• [RECORD EXCERPTS]
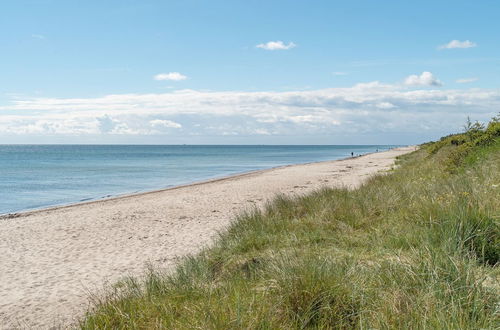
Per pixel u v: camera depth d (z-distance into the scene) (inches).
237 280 211.9
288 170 1503.4
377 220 318.7
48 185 1205.7
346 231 300.8
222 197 769.6
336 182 914.1
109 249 409.7
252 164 2434.8
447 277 159.9
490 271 182.9
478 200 268.7
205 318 155.9
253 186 946.1
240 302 168.7
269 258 237.1
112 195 967.6
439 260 175.6
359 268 193.2
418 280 165.8
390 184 518.3
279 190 843.4
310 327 151.6
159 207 673.6
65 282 307.4
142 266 337.1
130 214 616.1
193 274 240.7
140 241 438.6
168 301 191.5
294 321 154.9
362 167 1482.5
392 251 226.8
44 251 412.8
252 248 296.2
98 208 688.4
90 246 426.6
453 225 224.7
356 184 813.2
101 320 175.3
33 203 861.8
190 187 988.6
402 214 311.7
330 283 165.6
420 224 274.5
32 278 322.3
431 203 300.2
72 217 607.8
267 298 170.7
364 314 149.6
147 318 173.0
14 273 338.3
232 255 283.7
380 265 197.5
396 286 165.2
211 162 2726.4
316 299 159.8
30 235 492.7
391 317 143.3
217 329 146.5
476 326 129.3
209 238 431.8
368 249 249.1
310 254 221.6
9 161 2940.5
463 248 205.9
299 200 450.3
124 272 323.3
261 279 202.7
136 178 1437.0
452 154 707.4
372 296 161.2
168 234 467.8
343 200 394.6
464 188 345.4
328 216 343.6
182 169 1951.3
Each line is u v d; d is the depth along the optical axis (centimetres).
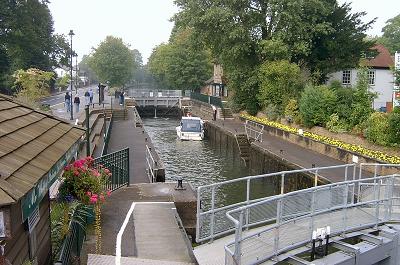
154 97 6638
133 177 1719
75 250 778
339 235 968
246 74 3781
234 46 3509
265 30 3584
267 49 3294
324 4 3328
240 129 3456
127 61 8031
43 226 681
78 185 810
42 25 5522
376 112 2220
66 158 666
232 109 4409
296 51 3300
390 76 3812
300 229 912
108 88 7944
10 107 726
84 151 1933
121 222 1042
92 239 925
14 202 389
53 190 939
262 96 3578
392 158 1764
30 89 2638
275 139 2914
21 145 559
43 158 561
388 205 1047
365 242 984
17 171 466
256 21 3506
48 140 659
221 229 956
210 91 6956
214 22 3416
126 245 902
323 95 2625
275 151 2392
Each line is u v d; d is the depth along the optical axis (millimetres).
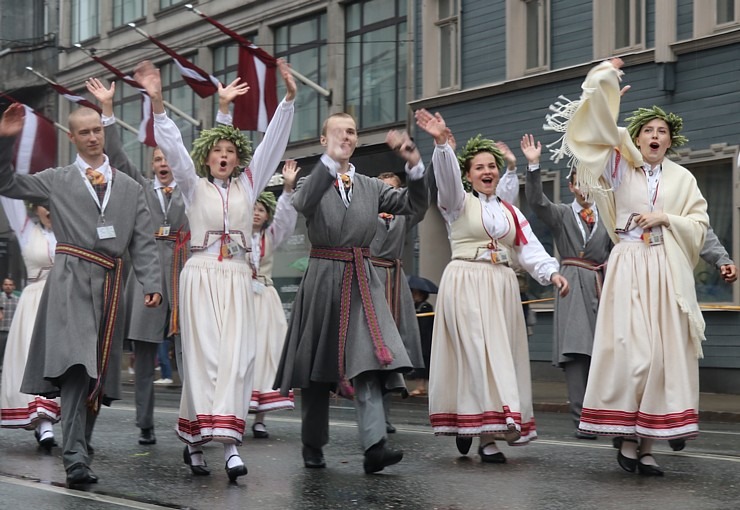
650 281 7211
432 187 8023
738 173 16391
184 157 7121
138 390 9117
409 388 17609
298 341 7355
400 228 9719
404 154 7312
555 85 19344
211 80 21391
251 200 7352
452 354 8234
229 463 6984
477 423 7980
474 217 8219
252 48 20406
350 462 7848
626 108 18172
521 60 20188
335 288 7258
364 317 7160
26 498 6363
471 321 8062
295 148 25953
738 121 16453
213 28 28453
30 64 36125
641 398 7184
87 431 7594
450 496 6355
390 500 6234
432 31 22156
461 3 21391
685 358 7125
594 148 7316
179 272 9031
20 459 8258
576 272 10125
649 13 17859
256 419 9953
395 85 23250
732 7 16734
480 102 20875
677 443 7676
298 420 11609
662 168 7445
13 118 6707
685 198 7387
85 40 33938
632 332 7203
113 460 8039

• [TASK REQUIREMENTS]
Pull out every line from the one with "26 498 6363" to the end of the listing, and output only those.

• [ANSWER BOX]
26 498 6363
471 321 8062
295 148 25953
738 121 16453
213 28 28453
30 64 36125
641 398 7184
87 431 7594
450 496 6355
390 500 6234
432 31 22156
461 3 21391
685 358 7125
594 148 7316
179 272 9031
20 459 8258
576 272 10125
649 13 17859
256 419 9953
395 85 23250
732 7 16734
480 102 20875
677 443 7676
298 420 11609
662 168 7445
13 118 6707
685 198 7387
85 40 33938
632 332 7203
113 460 8039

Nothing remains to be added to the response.